◆ **Exercise data**:
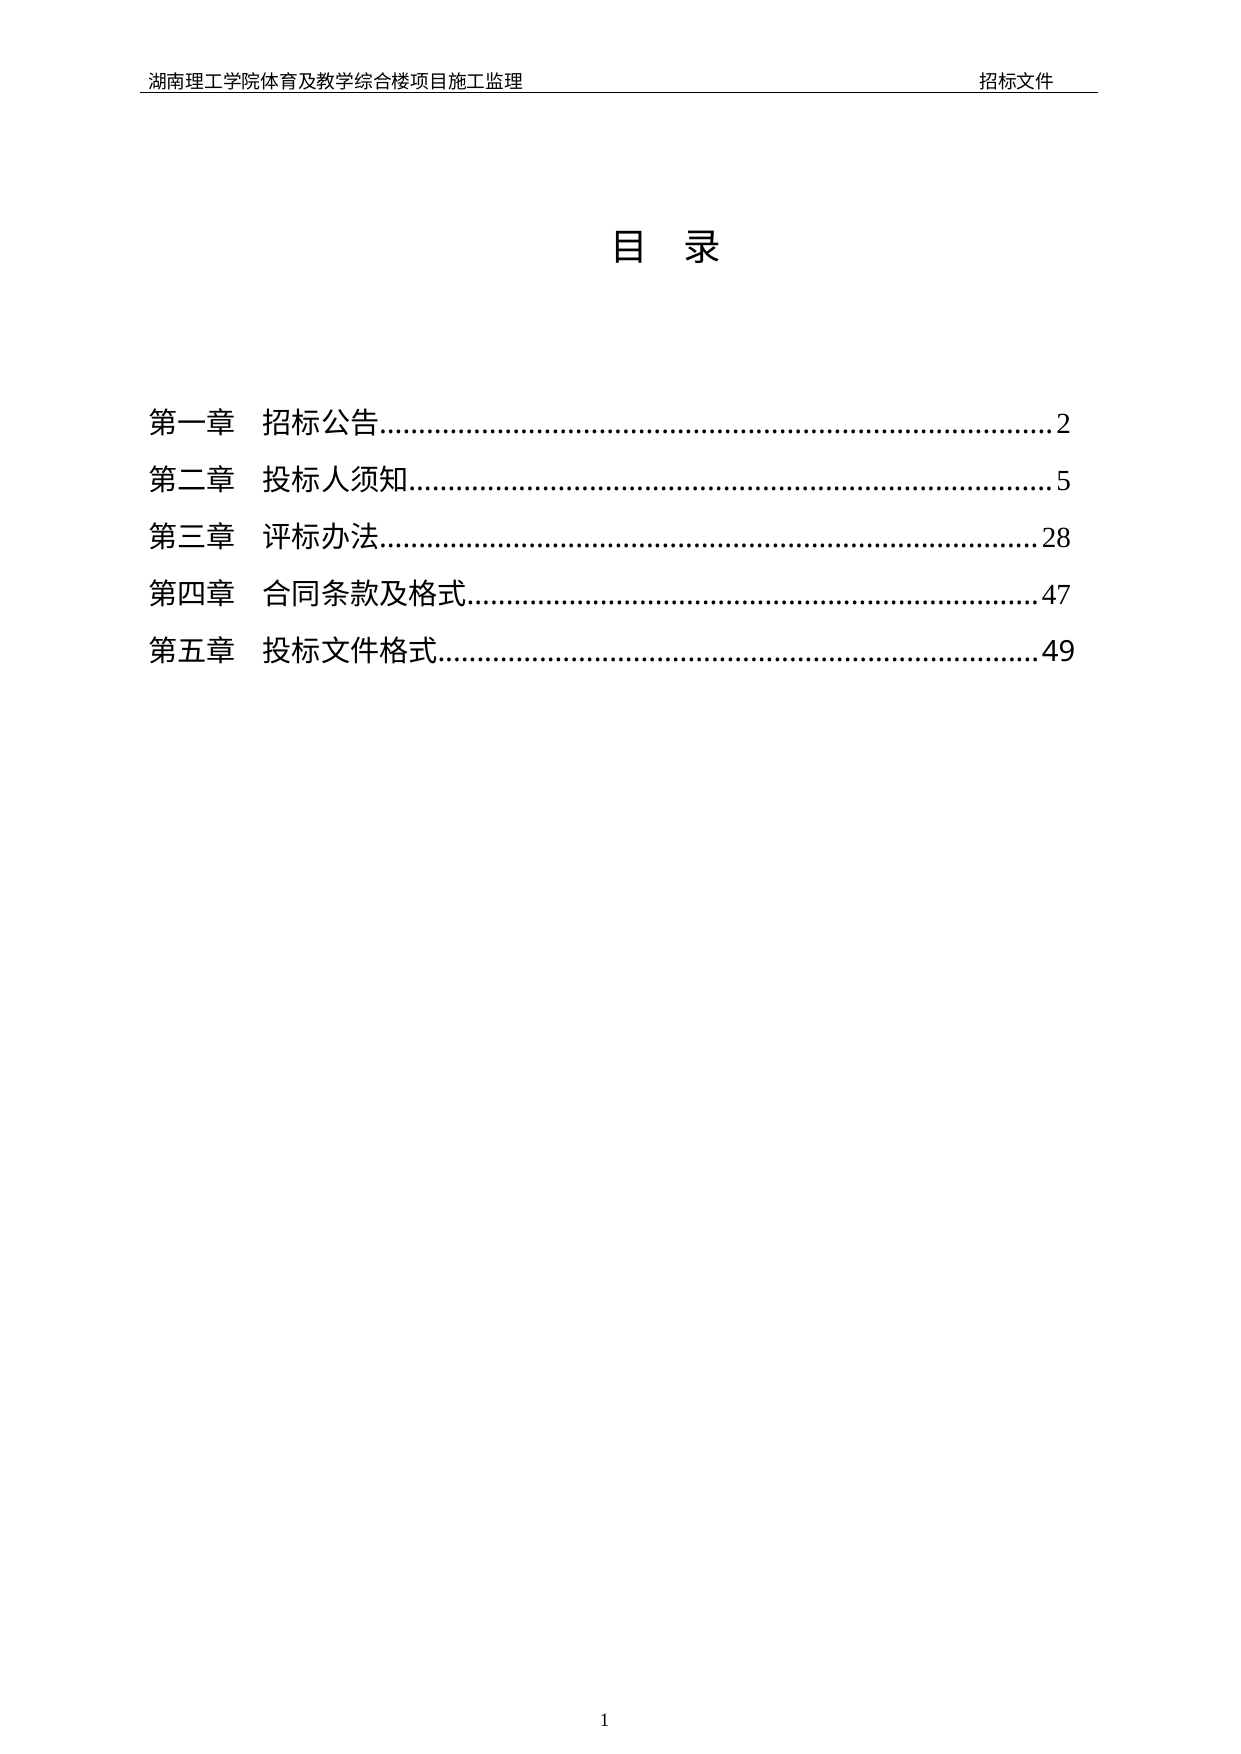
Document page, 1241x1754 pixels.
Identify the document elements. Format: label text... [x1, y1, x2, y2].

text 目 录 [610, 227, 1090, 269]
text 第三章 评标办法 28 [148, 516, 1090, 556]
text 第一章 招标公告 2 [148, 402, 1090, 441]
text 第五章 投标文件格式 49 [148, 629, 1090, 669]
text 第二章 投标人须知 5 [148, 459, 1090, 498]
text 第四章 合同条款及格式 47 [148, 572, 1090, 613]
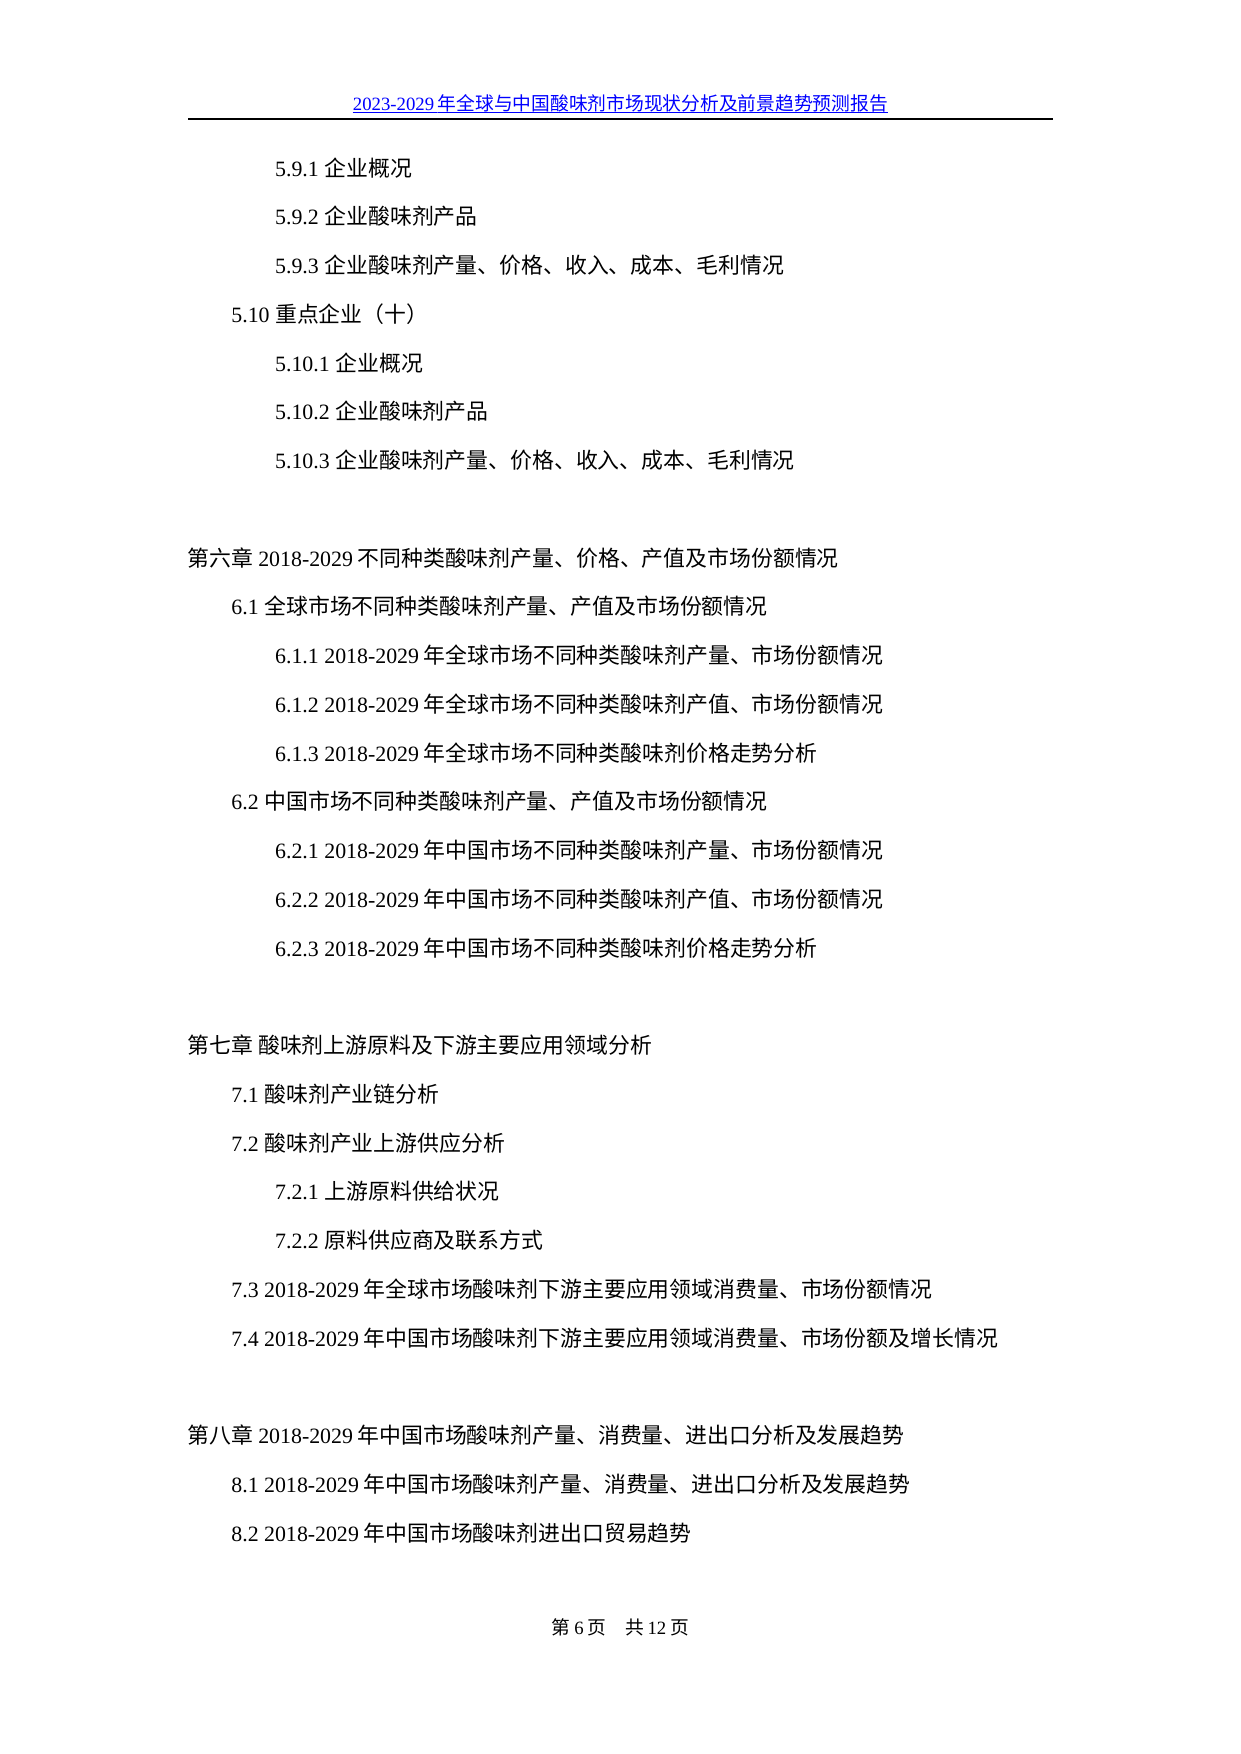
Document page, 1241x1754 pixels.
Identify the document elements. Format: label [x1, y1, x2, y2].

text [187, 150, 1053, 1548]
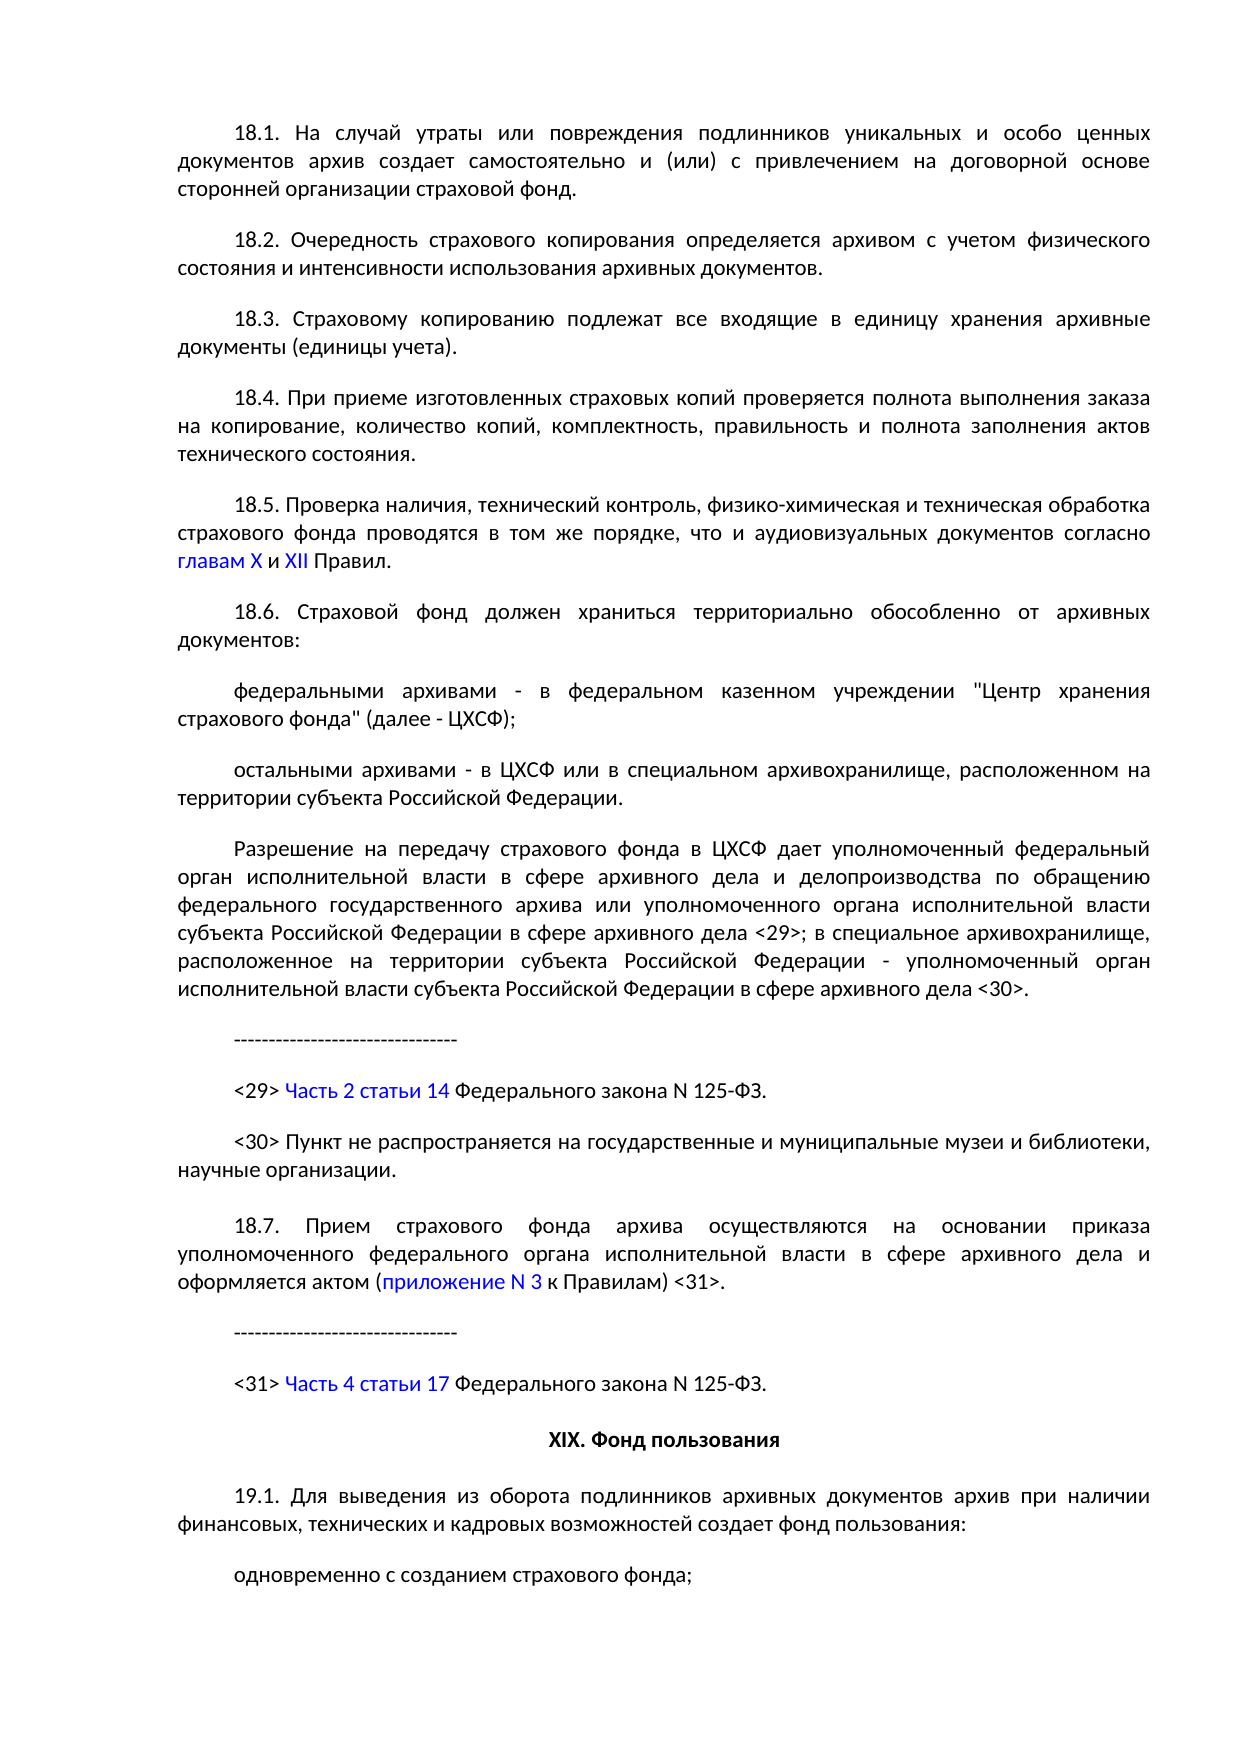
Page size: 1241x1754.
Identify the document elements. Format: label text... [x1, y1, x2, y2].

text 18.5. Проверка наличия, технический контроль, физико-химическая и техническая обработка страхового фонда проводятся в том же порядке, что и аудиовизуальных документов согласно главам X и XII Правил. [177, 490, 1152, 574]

◆ **About this task**: Through to the final line, copy the material above exactly and skip the images.

◆ **Response**:
Document page, 1241x1754 pixels.
Identify the document elements. Format: label text... [x1, y1, x2, y2].

text 目 录 [610, 227, 1090, 269]
text 第三章 评标办法 28 [148, 516, 1090, 556]
text 第一章 招标公告 2 [148, 402, 1090, 441]
text 第五章 投标文件格式 49 [148, 629, 1090, 669]
text 第二章 投标人须知 5 [148, 459, 1090, 498]
text 第四章 合同条款及格式 47 [148, 572, 1090, 613]
Document page, 1241x1754 pixels.
Identify the document elements. Format: label [x1, y1, x2, y2].

text [187, 150, 1053, 1548]
Page size: 1241x1754.
Identify the document elements. Format: label text... [x1, y1, x2, y2].

text 18.5. Проверка наличия, технический контроль, физико-химическая и техническая обработка страхового фонда проводятся в том же порядке, что и аудиовизуальных документов согласно главам X и XII Правил. [177, 490, 1152, 574]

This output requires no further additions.